If the user never completes the verification and the token reaches its tokenExpiry or the session exceeds sessionLength, the ID VERIFICATION EXPIRED event fires automatically.
The ID VERIFICATION CANCELED event fires when a verification is explicitly canceled — either by the user abandoning the flow or by an API call.

Callback payload

For the full webhook callback JSON structure and field definitions, see the API Reference tab. The callback body includes overall status, document data, face-match results, fraud indicators, and extracted personal information.

Re-attempts and retries

iDenfy gives users a limited number of chances to submit acceptable documents:
  • 1 overall re-attempt — if the first verification is denied, the user may try once more with the same token.
  • Up to 3 chances for subpar images — if submitted photos are blurry, cropped, or unreadable, the user is prompted to re-capture up to 3 times before the attempt counts as failed.
Re-attempt limits are configurable per token at generation time. See Generate Token for details.

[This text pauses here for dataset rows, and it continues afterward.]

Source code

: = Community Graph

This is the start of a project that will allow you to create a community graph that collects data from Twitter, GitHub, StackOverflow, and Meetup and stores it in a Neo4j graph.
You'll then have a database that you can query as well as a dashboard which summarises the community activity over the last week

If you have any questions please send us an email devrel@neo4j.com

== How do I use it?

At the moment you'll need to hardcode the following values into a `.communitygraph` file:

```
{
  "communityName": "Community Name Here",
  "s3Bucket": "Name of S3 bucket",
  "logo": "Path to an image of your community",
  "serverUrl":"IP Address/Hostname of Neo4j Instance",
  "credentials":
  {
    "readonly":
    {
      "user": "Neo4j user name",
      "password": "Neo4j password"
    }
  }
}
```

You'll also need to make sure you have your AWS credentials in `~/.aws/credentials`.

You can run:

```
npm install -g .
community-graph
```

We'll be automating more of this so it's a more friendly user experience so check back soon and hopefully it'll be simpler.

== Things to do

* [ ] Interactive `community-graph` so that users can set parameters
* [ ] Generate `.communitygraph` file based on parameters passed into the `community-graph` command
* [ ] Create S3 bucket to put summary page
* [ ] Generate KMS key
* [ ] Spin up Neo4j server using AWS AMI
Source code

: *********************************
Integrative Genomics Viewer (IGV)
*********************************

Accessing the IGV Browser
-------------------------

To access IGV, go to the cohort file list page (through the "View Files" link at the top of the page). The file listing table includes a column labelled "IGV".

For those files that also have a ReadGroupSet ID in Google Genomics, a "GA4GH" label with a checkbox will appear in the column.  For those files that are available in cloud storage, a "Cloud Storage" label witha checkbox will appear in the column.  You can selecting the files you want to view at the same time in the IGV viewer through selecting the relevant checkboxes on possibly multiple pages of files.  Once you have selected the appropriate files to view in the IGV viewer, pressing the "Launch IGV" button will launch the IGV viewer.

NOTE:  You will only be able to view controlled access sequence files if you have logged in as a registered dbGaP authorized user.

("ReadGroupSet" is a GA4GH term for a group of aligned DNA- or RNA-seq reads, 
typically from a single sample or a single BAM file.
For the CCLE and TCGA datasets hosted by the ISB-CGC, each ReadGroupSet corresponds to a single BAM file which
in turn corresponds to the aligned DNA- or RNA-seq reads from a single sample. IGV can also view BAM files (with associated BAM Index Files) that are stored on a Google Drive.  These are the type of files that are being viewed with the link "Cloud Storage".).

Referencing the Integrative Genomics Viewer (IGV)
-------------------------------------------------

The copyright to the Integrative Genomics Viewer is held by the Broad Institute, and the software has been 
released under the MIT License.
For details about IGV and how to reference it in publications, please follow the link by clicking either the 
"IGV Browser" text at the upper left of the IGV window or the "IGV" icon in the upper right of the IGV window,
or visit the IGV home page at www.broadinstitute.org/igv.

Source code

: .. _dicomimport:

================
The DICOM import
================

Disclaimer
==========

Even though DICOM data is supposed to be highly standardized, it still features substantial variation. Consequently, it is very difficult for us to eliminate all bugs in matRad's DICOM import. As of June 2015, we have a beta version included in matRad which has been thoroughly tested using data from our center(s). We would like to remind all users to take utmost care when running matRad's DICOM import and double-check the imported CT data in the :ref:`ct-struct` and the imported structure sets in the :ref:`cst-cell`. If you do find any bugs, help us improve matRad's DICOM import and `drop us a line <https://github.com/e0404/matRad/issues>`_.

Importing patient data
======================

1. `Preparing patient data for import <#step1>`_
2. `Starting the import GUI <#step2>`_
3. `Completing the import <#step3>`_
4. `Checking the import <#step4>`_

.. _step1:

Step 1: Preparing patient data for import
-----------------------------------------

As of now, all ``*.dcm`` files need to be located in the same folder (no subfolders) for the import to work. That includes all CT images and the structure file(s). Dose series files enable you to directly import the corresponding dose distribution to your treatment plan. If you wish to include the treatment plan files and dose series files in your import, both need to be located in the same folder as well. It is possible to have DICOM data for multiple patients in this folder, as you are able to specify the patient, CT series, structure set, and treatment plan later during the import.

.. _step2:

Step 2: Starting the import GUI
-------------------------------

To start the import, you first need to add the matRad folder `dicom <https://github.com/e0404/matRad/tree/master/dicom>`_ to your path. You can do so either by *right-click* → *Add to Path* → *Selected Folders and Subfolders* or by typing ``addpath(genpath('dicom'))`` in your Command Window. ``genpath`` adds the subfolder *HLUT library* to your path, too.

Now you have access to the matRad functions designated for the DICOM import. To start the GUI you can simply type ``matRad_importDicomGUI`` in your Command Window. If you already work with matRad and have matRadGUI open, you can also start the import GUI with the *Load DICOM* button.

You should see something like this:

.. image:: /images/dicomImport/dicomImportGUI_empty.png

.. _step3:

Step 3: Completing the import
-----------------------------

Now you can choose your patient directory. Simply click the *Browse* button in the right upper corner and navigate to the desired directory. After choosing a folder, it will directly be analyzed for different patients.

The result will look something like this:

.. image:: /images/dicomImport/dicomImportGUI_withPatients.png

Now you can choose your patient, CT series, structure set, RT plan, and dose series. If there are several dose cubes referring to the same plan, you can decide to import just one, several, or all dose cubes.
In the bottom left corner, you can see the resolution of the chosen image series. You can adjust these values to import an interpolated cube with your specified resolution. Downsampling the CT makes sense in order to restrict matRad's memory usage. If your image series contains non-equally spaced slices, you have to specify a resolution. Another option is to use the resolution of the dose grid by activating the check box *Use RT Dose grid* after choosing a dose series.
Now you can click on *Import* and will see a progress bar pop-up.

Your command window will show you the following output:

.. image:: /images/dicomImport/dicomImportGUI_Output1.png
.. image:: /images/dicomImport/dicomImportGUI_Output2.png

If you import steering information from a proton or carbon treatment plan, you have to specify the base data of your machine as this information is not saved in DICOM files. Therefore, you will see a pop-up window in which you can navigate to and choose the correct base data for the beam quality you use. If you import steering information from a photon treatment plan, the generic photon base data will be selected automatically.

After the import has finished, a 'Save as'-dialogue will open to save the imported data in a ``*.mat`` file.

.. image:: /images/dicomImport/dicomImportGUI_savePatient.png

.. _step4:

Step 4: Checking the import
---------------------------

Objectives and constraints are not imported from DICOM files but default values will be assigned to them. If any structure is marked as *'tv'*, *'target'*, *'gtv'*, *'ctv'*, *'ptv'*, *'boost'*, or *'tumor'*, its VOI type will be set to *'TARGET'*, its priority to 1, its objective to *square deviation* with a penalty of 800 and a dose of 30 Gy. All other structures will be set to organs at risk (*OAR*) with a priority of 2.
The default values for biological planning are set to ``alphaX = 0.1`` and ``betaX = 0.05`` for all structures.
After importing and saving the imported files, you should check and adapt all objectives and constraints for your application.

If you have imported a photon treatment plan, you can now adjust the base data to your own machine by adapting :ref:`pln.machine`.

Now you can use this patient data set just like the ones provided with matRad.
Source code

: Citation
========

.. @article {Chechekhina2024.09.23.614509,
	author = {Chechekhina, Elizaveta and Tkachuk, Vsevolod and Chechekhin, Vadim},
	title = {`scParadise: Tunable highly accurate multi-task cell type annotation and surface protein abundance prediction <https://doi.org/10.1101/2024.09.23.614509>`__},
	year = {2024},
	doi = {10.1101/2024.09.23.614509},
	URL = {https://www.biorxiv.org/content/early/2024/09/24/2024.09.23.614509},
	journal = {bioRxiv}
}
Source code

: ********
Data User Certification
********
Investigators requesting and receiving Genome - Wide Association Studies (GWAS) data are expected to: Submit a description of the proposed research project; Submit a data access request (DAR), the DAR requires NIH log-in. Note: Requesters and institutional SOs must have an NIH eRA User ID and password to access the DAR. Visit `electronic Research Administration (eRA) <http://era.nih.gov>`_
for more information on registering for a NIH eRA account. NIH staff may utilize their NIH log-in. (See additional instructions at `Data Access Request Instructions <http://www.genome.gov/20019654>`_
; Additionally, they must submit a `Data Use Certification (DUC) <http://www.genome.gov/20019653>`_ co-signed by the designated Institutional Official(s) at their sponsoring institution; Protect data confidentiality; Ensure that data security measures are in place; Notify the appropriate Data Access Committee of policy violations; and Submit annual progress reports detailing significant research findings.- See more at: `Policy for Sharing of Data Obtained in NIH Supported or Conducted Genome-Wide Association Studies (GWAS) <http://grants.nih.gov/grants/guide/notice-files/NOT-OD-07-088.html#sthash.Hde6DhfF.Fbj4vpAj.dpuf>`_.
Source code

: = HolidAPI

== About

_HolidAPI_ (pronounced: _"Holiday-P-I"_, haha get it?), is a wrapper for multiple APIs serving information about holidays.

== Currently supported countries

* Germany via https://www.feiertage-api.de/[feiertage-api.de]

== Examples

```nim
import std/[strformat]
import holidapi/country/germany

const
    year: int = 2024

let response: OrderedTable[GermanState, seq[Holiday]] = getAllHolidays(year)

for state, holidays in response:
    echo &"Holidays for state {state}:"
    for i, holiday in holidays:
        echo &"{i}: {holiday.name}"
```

Handling the SUSPECTED status

A verification may return an overall status of SUSPECTED rather than a clear APPROVED or DENIED. This indicates the system found anomalies that require your attention. When you receive a SUSPECTED result, inspect the following fields in the callback payload:
FieldWhat to check
fraudTagsLists specific fraud indicators detected (e.g., digital tampering, screen capture).
mismatchTagsHighlights data inconsistencies between the document and submitted information.
documentStatusThe validation result for the submitted document itself.
faceStatusThe result of the face-match comparison between the selfie and document photo.
Build your business logic to handle SUSPECTED explicitly. Depending on your risk appetite, you may choose to approve, deny, or escalate these cases for manual internal review.

Troubleshooting

If you are not receiving webhooks, work through the following checklist:
1

Verify endpoint URL

Confirm the URL configured in the dashboard is correct, publicly reachable, and not behind a firewall or VPN.
2

Check SSL certificate

Your certificate must be valid and issued by a trusted CA. Self-signed certificates are rejected.
3

Return a 2xx response

Your endpoint must respond with a 2xx HTTP status code (e.g., 200 OK). Any other status triggers retries.
4

Review delivery logs

In the iDenfy dashboard, go to Settings → Notifications → Recently sent to inspect delivery attempts, response codes, and payloads.
If your endpoint consistently returns non-2xx responses, webhook delivery may be paused. Fix the underlying issue and check the dashboard logs to confirm delivery resumes.

Dashboard review

You can inspect all recently sent webhooks directly in the iDenfy dashboard:
  1. Navigate to Settings → Notifications → Recently sent.
  2. Review the list of delivered webhooks, including timestamps, HTTP response codes, and payload previews.
  3. Use this view to debug integration issues or confirm that specific verification results were delivered.